The more we know about ourselves, the more we discover not only how drastically we’ve allowed impressions and appearances to deceive us, how indeed foolish has been our behavior and all those other ways of defining ourselves — our laws, our politics, our religion, our educational systems, maybe, as well, even the way we treat chimpanzees. All important to order our lives, but to order them is not to define them. Now that we know these things, the new problem is what will we do about them. Indeed, will we do anything?

Appearances were also deceptive for the three who went walking in the mountains with their leader. Even when they saw him in a totally different light, they still didn’t get the point.
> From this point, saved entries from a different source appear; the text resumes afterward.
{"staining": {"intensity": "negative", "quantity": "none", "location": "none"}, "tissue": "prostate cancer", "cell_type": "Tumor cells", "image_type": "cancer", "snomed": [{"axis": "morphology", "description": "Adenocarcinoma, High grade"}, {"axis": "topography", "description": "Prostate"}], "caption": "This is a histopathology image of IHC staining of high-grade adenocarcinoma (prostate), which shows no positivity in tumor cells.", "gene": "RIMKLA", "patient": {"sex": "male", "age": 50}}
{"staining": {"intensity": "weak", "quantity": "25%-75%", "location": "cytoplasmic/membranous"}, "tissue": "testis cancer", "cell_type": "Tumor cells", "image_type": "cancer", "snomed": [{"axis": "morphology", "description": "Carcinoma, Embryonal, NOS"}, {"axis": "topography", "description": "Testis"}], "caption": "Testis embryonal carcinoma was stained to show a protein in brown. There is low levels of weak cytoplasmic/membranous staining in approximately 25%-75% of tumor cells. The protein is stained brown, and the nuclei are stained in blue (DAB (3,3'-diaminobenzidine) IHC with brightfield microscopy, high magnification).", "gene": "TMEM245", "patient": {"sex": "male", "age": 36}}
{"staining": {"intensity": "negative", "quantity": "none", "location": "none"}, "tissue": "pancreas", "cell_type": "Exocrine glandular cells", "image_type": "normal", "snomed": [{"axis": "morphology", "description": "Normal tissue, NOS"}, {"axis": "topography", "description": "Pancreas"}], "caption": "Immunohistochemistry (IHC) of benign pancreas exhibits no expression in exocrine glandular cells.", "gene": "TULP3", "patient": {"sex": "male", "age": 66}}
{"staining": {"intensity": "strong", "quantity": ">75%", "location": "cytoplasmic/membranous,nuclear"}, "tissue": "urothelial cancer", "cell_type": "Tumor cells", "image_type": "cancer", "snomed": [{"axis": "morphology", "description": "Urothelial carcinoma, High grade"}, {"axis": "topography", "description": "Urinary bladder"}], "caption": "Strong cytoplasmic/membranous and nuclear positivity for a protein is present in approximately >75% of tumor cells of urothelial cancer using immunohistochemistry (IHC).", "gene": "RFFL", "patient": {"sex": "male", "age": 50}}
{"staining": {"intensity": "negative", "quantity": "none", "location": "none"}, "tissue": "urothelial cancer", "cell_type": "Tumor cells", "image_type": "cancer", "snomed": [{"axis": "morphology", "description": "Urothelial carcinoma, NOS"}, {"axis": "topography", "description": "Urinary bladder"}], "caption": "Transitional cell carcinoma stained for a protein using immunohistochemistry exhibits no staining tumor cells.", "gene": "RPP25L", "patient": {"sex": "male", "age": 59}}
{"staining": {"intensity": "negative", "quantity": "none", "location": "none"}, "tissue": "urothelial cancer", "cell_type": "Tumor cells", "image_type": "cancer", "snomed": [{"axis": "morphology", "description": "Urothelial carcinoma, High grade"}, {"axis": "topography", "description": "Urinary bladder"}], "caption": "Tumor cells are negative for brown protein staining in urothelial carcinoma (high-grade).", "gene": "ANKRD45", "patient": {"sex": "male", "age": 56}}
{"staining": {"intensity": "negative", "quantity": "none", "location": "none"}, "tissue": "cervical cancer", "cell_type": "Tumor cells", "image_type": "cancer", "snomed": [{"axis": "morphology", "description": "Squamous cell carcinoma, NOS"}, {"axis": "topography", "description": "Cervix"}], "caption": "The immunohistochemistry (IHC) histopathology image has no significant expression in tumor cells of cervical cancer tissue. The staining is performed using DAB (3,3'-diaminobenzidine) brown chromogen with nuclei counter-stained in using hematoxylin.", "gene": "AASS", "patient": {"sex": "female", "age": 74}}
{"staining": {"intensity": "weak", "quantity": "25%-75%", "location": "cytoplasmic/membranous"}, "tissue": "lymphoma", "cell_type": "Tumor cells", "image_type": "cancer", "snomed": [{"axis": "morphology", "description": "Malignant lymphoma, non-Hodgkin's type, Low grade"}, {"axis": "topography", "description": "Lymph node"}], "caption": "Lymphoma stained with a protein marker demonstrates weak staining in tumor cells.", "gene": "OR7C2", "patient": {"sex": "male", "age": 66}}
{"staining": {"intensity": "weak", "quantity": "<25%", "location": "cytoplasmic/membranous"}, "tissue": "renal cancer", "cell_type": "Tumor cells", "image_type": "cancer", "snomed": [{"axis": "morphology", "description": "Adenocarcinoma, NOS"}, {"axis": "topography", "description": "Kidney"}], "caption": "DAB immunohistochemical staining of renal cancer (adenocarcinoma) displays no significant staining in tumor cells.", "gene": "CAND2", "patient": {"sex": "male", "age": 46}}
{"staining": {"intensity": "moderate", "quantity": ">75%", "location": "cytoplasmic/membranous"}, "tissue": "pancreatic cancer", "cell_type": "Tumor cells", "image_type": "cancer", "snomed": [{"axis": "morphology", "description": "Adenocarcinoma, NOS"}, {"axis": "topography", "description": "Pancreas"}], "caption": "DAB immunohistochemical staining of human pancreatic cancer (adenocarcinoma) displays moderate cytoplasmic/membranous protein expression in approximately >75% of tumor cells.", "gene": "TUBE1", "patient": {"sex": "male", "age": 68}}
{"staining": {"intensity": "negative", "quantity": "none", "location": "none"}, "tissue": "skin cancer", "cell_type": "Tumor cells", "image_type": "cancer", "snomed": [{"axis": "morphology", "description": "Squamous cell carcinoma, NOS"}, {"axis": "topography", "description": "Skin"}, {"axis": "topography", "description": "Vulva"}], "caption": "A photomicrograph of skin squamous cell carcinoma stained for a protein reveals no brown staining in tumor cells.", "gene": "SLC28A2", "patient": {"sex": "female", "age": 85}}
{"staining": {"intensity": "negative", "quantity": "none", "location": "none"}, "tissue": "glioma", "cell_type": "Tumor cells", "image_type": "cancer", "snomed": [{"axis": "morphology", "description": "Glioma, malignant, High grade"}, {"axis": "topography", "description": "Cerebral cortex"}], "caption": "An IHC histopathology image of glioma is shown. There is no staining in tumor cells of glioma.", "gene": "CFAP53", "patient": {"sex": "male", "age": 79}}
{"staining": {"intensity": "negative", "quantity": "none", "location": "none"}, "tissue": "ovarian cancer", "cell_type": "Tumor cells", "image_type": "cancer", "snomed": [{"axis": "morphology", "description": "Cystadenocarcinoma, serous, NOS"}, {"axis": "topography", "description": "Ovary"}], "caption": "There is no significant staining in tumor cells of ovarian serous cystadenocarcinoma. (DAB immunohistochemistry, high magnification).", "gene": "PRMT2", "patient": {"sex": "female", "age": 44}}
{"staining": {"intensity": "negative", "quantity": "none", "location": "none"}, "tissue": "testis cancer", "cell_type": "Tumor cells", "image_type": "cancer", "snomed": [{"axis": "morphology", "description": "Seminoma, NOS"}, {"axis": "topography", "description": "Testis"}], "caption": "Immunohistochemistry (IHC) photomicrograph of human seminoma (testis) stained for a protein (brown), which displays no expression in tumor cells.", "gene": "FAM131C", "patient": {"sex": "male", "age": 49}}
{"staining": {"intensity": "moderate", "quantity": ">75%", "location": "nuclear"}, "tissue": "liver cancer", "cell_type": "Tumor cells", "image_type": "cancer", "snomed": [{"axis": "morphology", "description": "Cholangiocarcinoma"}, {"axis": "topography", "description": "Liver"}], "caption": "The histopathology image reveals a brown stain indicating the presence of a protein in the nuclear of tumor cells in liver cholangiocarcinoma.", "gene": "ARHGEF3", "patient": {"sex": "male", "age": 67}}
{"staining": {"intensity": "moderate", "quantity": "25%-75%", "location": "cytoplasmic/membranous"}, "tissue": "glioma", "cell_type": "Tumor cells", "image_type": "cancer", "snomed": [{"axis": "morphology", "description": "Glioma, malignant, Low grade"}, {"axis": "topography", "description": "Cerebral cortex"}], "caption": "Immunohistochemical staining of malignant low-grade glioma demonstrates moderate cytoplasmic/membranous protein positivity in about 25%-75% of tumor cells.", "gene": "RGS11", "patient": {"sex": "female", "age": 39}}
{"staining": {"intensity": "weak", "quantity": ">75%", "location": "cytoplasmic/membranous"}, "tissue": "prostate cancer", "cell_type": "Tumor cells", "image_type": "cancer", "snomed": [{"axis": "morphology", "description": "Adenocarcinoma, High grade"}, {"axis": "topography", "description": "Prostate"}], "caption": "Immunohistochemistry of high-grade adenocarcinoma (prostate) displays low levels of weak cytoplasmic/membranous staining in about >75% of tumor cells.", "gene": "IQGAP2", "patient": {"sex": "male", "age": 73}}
But then, the Voice — think James Earl Jones — “This is my beloved son, my Chosen. Listen to him.” Paul got it. “We are being changed into his likeness from one degree of glory to another” was the way he put it.

Such a perspective seems altogether missing in the way we continue to fall for appearances, to lay so much stock by them. Whether we are gay or straight matters for our own personal identity and understanding of ourselves, for who we are. But the more fundamental fact is that whatever, “there is neither Jew nor Greek, slave nor free, there is neither male nor female, for [we] are all one in Christ Jesus” [Gal 3.28]. This is where our true identity lies, and as we grow into our vocation, into our humanity — which is God’s image for us — do we begin to reveal the Light behind all creation.

Appearances are deceptive. There are no ordinary people. We are all on the way to being glorified — if we will have it. Transfiguration reveals in Jesus the Light of God as it does potentially in ourselves and our neighbors in a totally new and different way. Whoever we are, we are called to be transparent to this Light, the Light which flooded through in Christ and thus “to seek and serve him in all persons” [BCP, p 305].